Why does this relation hold? Representing sum as (d-1) derivative of a function

Question

I'm having trouble undestanding the first equality (for starters). Can someone help - maybe refer me to some of the theory that is behind this.

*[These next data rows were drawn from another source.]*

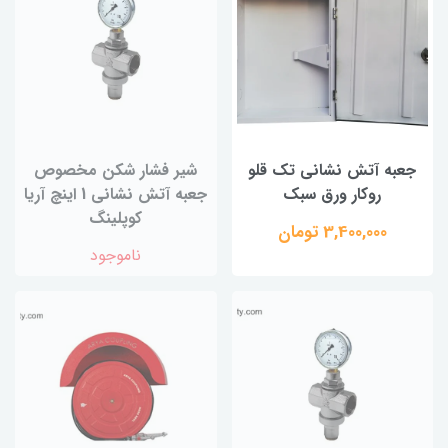
جعبه آتش نشانی تک قلو
شیر فشار شکن مخصوص
روکار ورق سبک
جعبه آتش نشانی 1 اینچ آریا
کوپلینگ
3,400,000 تومان
ناموجود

Screenshot from "Sparse Grids in a Nutshell" by Jochen Garcke.

Answer 1

Maybe it's easier to understand backwards: Taking the $(d-1)$th derivative gives $$ \frac{\mathrm{d}^{(d-1)}}{\mathrm{d}x^{(d-1)}} \left[ \sum_{i=0}^{\infty} x^{i+n+d-1} \right] = \sum_{i=0}^{\infty} \left[ \frac{\mathrm{d}^{(d-1)}}{\mathrm{d}x^{(d-1)}} x^{i+n+d-1} \right] = \sum_{i=0}^{\infty} \frac{(i+n+d-1)!}{(i+n)!} x^{i+n}, $$ since each of the $(d-1)$ differentiations pulls down the power of $x$ and subsequently lowers the power by 1. Multiplying the above result by the prefactor $\frac{x^{-n}}{(d-1)!}$ the leads to the first equality in the equation you posted.

The second step can be seen by using the geometric series, i.e. $\sum_{i=0}^{\infty} x^i = \frac{1}{1 - x}$, which holds for $|x| < 1$.